Celebrating East Ward Legacy

East Ward 66 Years
05/03/2019
By: Todd Martin
Tearful farewell gave way Thursday to joyful celebration when East Ward Elementary School marked 66 years of service and a legacy that promises to endure.
 
The building at 1608 E. Rancier Avenue is Killeen ISD’s oldest operating school. Following the last day of the current school year, demolition will begin in preparation for construction of a new school scheduled to begin June 11 with a re-opening in 2021.
 
Multiple speakers, including a pair of East Ward teachers who attended the school, spoke of a tight-knit community that nurtures children, includes the whole family and embraces a network of supporters.
 
Superintendent John Craft pointed out the farewell is temporary.

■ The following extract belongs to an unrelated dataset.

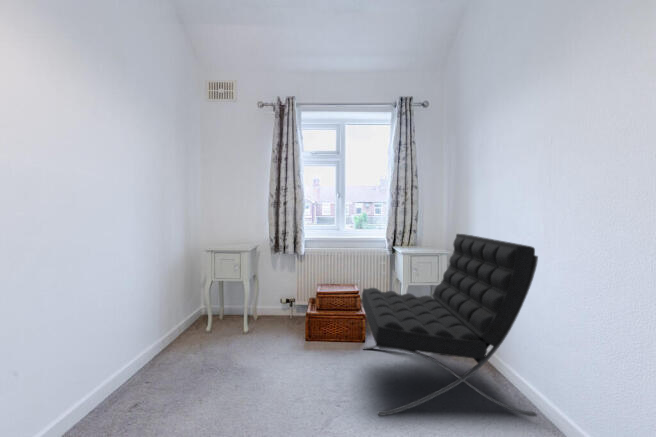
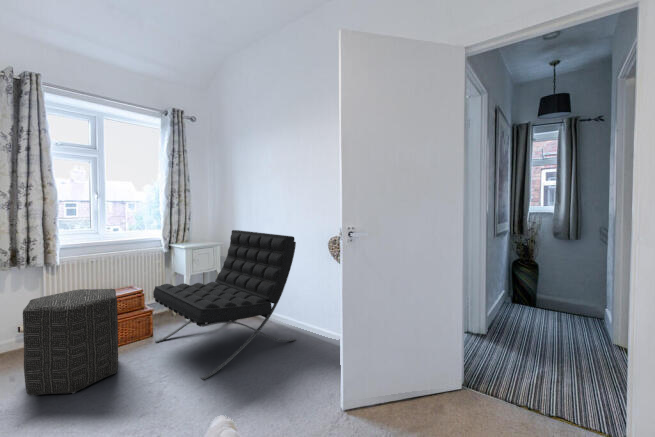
ottoman: none [254,279,325,373] -> present [23,289,118,396]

Voters approved a $426 million bond issue a year ago that includes construction of a three-level school on the same site that will consolidate the East Ward, West Ward and part of Bellaire elementary school attendance zones. Students and staff will relocate to the new Maude Moore Wood Elementary School before returning to the new school on Rancier Avenue.
 
Still, saying goodbye is emotional. Teachers Richard Crow and Jamie Foster, former East Ward students, stood together and testified to their life-changing experiences going to class in the same building where they now teach a new generation.
 
Crow, the son of military parents, lived a block away. His own first-grade teacher, Mrs. Sweeney, left such an impression that he held onto a T-shirt from that class. He held up the tiny, faded shirt to the cheers of the large audience in the East Ward cafeteria.
 
“That’s where I received my calling to come home to East Ward,” Crow said, describing his 1991 graduation from Killeen High School and eventual work for Boeing. Serving as a scout leader reminded him of his love for mentoring children. “This is my why, the children,” he said.
 
“I’ve said I would teach here until the walls come down,” Crow said to the knowing laughter of the East Ward supporters. “Like a church, this school is not just a building, it’s about the people.” He is in his 16th year teaching at East Ward.
 
His colleague, Foster, also emotional, attended East Ward as a fifth-grader where her teacher, Karen Allen-Smith, struck a similar chord. Foster graduated from Killeen High School in 2006 and is in her eighth year teaching at East Ward.
 
“She cared and she didn’t give up on me,” Foster said, explaining her teacher’s impact. “She took the time to build a strong relationship with my mom. I remember I told her ‘I’ll be back,’” she said.
 
Jo-Lynette Crayton, principal at East Ward from 2005 to 2009, charged the community of educators, families and supporters to continue the school’s strong legacy of education and caring. She referred to the school property as “sacred ground.”
 
“It’s a feeling that resides in your bones,” said Crayton, now KISD executive director for elementary leadership. She urged educators to continue to celebrate their community, provide a safe place, be a second home for students, treat all people honorably and celebrate the past and present.
 
“East Ward is more than a school,” she said. “It will live in this community and in our hearts forever.”
 
Another speaker, Communities in Schools Site Director David Woodberry praised the school for embracing him for 26 years. A native of the Watts neighborhood of Los Angeles and a military veteran, Woodberry said he wasn’t sure if he was cut out for children, but that the school embraced him warmly.
 
Even East Ward’s name speaks to its history. East Ward and its close north Killeen partner, West Ward Elementary School, a few blocks to the northwest, get their names from the city’s former voting wards, Craft explained.
 
East Ward opened in 1952 and West Ward, at 709 W. Dean Avenue, opened in 1953. The schools occupied their respective wards on either side of Main Street, now called Gray Street in the north part of town.
 
Like KISD as a whole, East Ward’s history is marked by steady growth. It opened with 10 classrooms and expanded in 1956 and in 1995.
 
“We’re so excited to provide a much-improved facility,” said Craft. “The goodbye is only temporary. In two years, we will say hello and have a dedication ceremony for a new school. You are East Ward and you will forever be East Ward.”